## RECORDS FOR THE EXERCISE
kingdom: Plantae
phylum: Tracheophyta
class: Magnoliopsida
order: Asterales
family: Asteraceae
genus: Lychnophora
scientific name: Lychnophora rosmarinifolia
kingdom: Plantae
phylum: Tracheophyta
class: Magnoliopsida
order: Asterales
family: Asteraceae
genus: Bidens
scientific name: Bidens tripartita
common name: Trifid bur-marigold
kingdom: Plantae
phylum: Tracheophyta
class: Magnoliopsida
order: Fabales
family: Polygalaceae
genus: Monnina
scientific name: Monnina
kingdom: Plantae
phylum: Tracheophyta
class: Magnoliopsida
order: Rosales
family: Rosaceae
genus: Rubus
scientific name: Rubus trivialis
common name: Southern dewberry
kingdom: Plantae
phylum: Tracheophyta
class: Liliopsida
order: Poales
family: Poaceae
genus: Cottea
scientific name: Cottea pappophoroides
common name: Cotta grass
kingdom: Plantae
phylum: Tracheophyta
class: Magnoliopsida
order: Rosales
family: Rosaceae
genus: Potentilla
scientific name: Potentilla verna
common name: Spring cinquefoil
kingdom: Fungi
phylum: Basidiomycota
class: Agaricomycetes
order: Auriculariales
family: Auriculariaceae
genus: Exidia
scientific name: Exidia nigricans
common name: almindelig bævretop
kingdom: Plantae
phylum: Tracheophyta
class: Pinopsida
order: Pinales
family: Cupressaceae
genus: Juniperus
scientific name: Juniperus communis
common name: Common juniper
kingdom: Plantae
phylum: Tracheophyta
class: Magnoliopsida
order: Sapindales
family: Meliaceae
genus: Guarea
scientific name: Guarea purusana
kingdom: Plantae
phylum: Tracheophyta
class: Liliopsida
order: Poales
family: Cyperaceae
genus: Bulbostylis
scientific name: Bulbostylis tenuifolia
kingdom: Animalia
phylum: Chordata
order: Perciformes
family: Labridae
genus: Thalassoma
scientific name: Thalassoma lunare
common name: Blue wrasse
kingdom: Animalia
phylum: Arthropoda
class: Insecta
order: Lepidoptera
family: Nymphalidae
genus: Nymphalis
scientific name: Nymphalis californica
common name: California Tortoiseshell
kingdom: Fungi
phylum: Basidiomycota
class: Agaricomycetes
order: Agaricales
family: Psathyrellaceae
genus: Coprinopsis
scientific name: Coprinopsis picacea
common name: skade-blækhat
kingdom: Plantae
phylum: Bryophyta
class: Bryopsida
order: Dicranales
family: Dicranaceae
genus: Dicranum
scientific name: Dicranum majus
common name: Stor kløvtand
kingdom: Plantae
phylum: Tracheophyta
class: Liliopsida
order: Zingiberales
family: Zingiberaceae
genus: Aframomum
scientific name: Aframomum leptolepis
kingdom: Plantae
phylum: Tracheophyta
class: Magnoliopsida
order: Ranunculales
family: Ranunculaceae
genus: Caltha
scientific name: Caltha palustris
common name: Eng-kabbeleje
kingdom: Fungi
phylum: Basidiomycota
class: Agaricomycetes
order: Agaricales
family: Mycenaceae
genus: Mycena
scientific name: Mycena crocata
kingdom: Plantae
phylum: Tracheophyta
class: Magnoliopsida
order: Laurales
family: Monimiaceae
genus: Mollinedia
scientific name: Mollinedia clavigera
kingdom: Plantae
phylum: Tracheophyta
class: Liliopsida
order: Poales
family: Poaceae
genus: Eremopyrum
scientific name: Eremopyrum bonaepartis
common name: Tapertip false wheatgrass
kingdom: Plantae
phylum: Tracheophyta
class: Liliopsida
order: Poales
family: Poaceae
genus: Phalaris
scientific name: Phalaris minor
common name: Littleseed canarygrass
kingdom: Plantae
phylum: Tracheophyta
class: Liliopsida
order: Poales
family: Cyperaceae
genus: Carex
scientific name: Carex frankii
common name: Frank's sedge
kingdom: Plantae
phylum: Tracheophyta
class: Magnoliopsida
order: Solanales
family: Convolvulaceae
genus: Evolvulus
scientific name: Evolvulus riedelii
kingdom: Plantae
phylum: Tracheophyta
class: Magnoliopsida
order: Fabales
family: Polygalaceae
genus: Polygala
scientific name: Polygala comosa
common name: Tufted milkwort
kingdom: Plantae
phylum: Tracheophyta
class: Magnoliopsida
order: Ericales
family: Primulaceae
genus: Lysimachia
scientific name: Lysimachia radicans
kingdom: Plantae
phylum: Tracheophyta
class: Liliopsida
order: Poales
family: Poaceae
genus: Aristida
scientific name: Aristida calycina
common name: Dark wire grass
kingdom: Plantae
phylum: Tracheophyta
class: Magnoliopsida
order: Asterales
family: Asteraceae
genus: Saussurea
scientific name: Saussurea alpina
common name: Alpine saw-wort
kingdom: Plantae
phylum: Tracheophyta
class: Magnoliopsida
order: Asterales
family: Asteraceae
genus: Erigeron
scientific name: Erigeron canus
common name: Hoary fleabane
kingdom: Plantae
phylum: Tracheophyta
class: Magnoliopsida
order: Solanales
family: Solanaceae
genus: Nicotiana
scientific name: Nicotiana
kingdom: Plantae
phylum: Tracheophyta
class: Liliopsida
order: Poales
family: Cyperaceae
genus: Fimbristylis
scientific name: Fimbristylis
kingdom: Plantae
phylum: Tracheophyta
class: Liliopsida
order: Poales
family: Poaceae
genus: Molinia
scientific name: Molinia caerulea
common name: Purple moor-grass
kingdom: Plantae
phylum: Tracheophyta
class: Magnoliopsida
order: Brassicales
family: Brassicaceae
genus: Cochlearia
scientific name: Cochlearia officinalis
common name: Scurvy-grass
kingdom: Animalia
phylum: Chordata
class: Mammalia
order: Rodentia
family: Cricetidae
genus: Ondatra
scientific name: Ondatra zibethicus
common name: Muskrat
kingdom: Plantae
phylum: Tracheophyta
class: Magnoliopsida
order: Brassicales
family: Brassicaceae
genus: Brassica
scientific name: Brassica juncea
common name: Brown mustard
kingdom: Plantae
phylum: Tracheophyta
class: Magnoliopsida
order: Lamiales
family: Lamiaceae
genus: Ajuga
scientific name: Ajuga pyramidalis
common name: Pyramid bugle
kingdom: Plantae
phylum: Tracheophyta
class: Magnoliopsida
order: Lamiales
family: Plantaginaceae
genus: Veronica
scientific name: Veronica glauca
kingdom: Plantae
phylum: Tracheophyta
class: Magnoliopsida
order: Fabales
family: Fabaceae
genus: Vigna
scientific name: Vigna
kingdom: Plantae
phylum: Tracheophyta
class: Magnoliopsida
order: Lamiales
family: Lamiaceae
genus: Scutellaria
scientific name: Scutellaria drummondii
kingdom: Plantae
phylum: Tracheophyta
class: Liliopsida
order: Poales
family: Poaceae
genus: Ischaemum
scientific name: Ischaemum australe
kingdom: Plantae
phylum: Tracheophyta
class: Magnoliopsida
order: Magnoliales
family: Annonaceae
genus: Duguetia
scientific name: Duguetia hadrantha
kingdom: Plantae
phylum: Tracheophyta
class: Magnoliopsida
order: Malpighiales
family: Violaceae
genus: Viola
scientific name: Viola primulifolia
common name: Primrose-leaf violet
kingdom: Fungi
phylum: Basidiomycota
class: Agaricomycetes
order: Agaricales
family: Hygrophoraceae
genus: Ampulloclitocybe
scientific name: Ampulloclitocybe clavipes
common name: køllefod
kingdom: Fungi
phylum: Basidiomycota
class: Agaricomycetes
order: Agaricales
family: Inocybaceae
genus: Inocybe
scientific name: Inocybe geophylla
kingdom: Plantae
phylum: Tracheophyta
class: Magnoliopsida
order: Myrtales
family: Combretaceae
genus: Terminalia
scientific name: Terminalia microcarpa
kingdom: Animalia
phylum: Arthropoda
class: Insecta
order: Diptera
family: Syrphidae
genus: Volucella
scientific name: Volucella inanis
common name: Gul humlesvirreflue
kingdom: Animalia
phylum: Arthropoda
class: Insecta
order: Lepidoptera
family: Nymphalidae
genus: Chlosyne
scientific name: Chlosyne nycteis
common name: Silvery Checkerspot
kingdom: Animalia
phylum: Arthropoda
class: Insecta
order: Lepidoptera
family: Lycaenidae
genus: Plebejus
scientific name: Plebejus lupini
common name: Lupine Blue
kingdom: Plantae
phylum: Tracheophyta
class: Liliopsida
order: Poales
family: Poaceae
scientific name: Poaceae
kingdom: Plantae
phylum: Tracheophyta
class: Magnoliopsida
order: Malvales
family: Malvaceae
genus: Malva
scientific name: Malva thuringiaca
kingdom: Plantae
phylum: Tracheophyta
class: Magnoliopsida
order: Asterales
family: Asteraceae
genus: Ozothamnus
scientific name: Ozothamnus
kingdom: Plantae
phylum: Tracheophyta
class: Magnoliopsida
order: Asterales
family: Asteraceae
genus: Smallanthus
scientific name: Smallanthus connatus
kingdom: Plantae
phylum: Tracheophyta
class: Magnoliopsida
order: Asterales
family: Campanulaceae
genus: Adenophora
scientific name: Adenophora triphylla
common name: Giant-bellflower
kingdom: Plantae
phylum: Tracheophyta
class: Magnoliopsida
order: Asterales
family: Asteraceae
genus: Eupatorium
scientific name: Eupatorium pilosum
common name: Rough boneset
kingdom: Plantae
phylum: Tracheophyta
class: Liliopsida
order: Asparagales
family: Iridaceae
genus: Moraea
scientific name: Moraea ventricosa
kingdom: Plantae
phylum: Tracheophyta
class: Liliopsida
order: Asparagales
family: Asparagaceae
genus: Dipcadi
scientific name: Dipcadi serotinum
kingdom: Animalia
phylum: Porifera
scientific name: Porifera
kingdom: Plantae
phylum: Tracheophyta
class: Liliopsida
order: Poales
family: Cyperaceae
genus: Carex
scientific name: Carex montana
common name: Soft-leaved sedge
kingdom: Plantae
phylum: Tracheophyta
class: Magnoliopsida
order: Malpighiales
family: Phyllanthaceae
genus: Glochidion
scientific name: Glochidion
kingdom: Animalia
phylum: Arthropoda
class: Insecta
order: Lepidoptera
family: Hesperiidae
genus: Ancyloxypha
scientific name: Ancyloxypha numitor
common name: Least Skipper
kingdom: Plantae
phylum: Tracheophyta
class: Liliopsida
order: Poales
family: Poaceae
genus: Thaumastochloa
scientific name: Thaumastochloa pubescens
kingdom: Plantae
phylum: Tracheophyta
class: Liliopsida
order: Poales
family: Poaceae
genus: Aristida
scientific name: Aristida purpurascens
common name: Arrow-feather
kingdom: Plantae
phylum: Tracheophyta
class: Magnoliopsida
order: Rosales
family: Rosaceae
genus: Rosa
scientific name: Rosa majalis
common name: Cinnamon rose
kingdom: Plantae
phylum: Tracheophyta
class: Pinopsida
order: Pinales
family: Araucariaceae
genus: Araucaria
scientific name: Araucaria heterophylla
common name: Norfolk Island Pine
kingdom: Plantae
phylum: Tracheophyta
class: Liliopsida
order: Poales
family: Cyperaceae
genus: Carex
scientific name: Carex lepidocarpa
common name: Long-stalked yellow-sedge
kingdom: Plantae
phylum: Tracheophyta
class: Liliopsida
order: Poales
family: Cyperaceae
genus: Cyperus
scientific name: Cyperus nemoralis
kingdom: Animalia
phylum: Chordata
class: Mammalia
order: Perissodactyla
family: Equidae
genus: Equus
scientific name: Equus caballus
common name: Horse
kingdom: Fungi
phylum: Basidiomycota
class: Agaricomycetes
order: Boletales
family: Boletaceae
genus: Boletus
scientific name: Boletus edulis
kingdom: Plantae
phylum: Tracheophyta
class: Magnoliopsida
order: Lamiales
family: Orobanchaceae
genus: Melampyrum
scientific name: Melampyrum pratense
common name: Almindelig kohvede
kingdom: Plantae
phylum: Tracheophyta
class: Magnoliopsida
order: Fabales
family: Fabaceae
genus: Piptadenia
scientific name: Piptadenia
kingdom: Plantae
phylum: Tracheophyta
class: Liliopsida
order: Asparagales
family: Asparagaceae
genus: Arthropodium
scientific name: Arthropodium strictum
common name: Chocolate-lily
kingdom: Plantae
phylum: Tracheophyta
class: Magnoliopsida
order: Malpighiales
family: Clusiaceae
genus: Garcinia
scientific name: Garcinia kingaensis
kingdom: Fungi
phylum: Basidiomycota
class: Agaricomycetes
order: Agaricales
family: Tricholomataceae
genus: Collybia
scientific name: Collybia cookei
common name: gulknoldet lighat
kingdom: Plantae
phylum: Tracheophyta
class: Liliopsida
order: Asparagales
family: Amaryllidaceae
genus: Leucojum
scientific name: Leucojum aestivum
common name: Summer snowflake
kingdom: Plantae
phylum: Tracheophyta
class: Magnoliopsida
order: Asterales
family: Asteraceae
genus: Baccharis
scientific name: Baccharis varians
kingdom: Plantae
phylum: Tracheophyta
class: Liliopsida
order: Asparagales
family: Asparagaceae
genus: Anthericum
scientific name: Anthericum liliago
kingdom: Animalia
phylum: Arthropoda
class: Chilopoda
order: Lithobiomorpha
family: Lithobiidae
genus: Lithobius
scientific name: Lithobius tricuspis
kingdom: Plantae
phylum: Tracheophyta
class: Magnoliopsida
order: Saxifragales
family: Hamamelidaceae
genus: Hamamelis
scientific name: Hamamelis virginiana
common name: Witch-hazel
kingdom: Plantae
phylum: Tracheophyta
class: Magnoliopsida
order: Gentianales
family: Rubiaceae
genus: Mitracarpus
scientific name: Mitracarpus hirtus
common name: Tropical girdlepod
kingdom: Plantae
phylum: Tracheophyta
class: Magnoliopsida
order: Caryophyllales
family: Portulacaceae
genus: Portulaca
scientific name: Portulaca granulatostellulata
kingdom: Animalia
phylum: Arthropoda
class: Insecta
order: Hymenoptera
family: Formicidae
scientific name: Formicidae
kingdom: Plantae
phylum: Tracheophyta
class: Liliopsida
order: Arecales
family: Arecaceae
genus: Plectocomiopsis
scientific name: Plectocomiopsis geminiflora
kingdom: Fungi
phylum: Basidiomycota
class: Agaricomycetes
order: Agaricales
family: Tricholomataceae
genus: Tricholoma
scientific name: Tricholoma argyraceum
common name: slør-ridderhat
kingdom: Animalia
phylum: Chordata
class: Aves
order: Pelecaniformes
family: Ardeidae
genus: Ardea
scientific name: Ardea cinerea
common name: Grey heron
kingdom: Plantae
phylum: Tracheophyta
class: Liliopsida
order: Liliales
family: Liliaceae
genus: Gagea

## GIVEN EXERCISE
Reproduce verbatim the stretch of rows from the line containing "scientific name: Potentilla verna" through the line containing "order: Sapindales", including both of those lines.

## ANSWER TO THIS PROBLEM
scientific name: Potentilla verna
common name: Spring cinquefoil
kingdom: Fungi
phylum: Basidiomycota
class: Agaricomycetes
order: Auriculariales
family: Auriculariaceae
genus: Exidia
scientific name: Exidia nigricans
common name: almindelig bævretop
kingdom: Plantae
phylum: Tracheophyta
class: Pinopsida
order: Pinales
family: Cupressaceae
genus: Juniperus
scientific name: Juniperus communis
common name: Common juniper
kingdom: Plantae
phylum: Tracheophyta
class: Magnoliopsida
order: Sapindales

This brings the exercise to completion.